### What to produce:
Your answer should consist of the lines in the following data that contain "pixels".

Bounding box prediction data:
__________

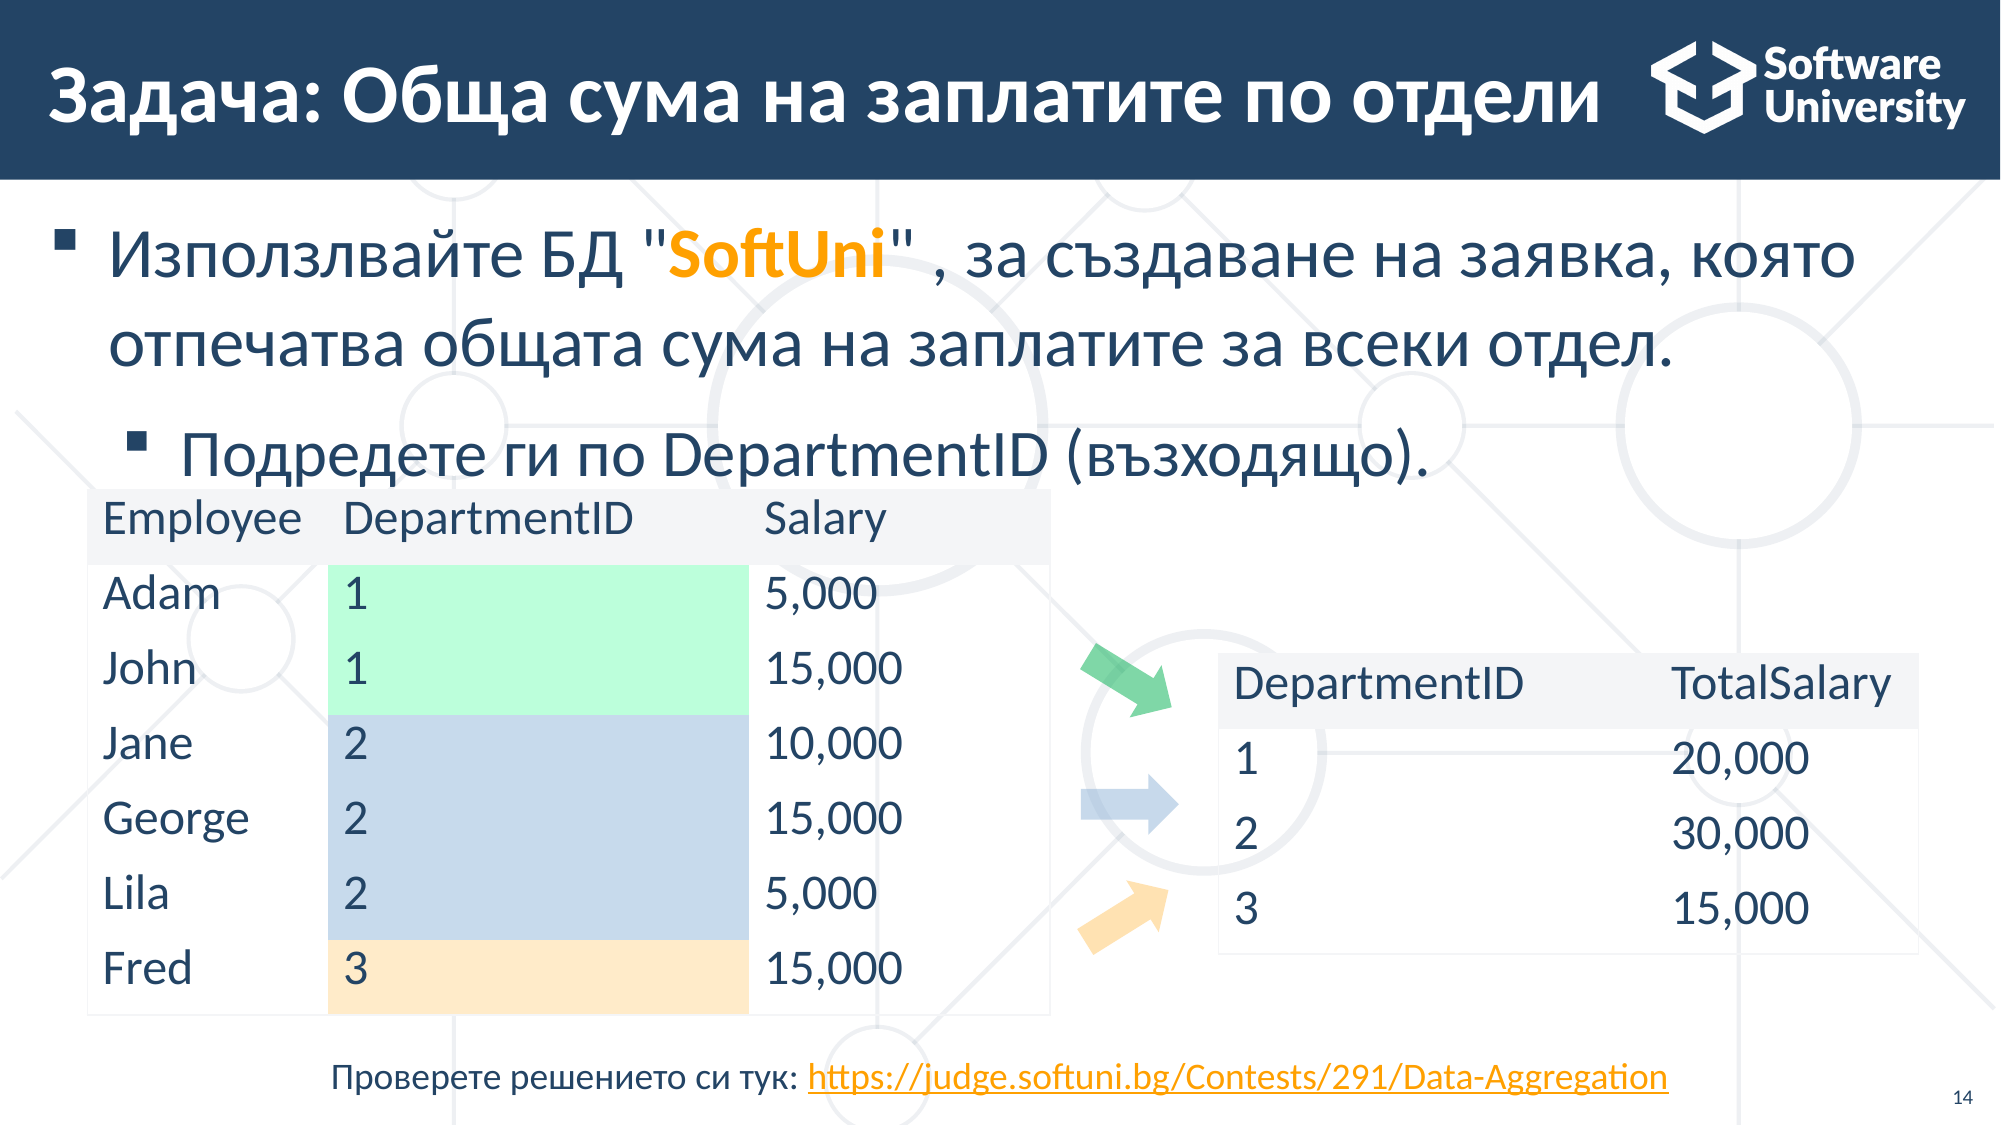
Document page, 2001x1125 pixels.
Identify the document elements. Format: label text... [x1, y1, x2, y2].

picture [1651, 41, 1966, 134]
table_cell 3 [1219, 879, 1656, 953]
text_box [1078, 641, 1174, 720]
table_header DepartmentID [328, 491, 749, 565]
text_box Проверете решението си тук: https://judge.softuni.bg/Contests/291/Data-Aggregation [131, 1044, 1869, 1104]
title Задача: Обща сума на заплатите по отдели [31, 16, 1625, 162]
table_cell 15,000 [749, 790, 1049, 865]
table_cell Jane [88, 715, 328, 790]
table_cell 1 [1219, 729, 1656, 804]
table_cell 2 [1219, 804, 1656, 879]
table_cell 20,000 [1656, 729, 1918, 804]
table_cell 15,000 [749, 940, 1049, 1014]
table_header TotalSalary [1656, 655, 1918, 729]
table_header DepartmentID [1219, 655, 1656, 729]
slide_number 14 [1927, 1067, 1989, 1117]
table_cell 5,000 [749, 565, 1049, 640]
table_cell 1 [328, 640, 749, 715]
table_header Salary [749, 491, 1049, 565]
table_cell 5,000 [749, 865, 1049, 940]
table_cell 3 [328, 940, 749, 1014]
table_cell 2 [328, 715, 749, 790]
table_cell 30,000 [1656, 804, 1918, 879]
table_cell Lila [88, 865, 328, 940]
table_cell 2 [328, 865, 749, 940]
text_box [1075, 878, 1171, 958]
table_cell John [88, 640, 328, 715]
table_cell 2 [328, 790, 749, 865]
table_cell Adam [88, 565, 328, 640]
list Използлвайте БД "SoftUni" , за създаване на заявка, която отпечатва общата сума на заплатите за всеки отдел. Подредете ги по DepartmentID (възходящо). [31, 196, 1970, 1104]
text_box [1078, 771, 1182, 837]
table_cell 10,000 [749, 715, 1049, 790]
table_cell Fred [88, 940, 328, 1014]
table_cell 1 [328, 565, 749, 640]
table_header Employee [88, 491, 328, 565]
table_cell George [88, 790, 328, 865]
table_cell 15,000 [749, 640, 1049, 715]
table_cell 15,000 [1656, 879, 1918, 953]
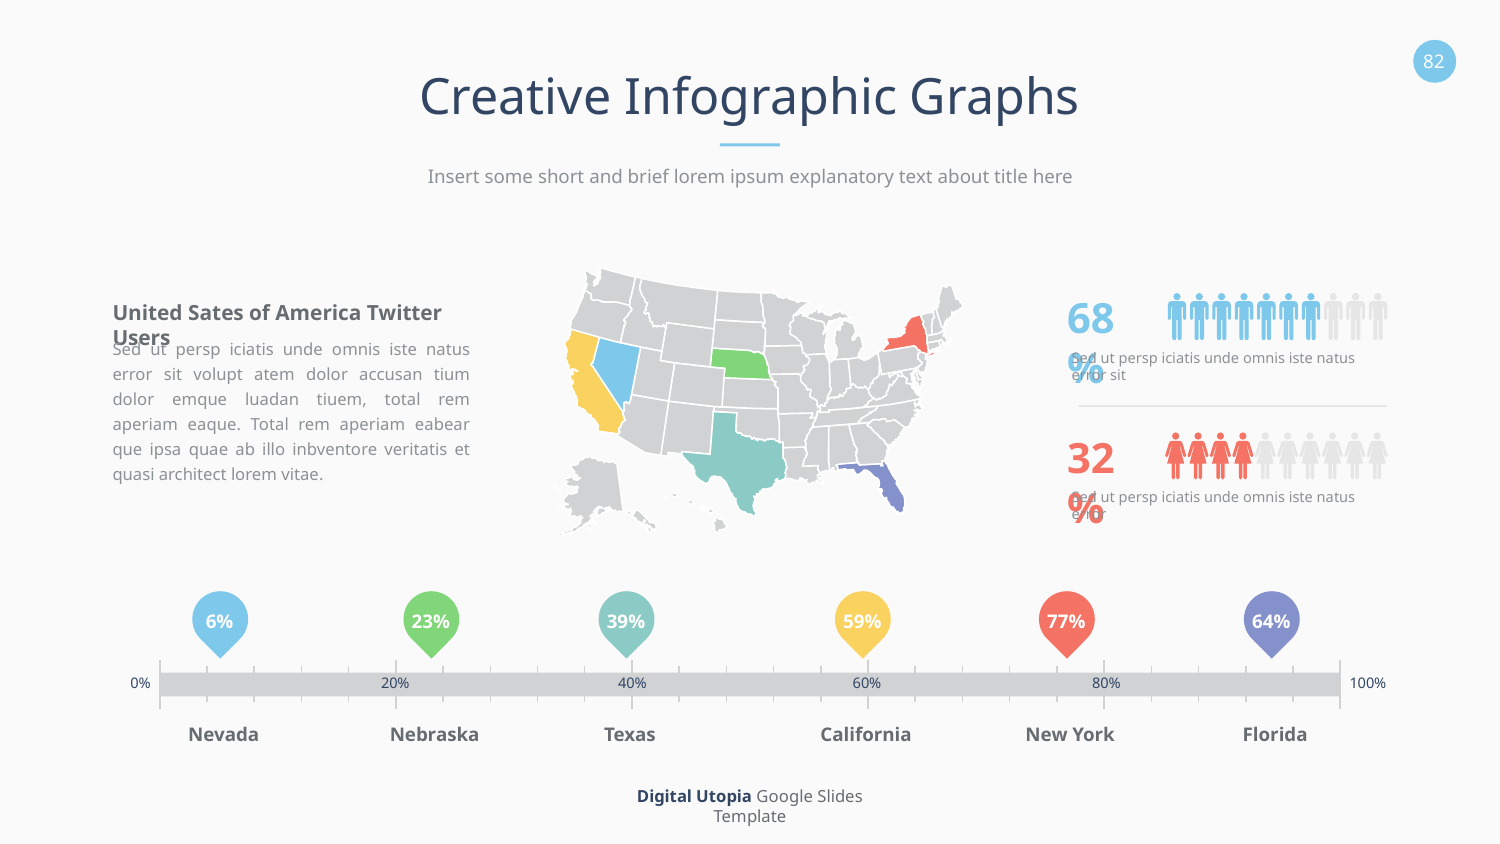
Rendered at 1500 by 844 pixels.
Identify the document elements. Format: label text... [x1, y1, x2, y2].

__________

### Completed exercise:
Document page, 2001x1125 pixels.
Rendered at 1500 by 844 pixels.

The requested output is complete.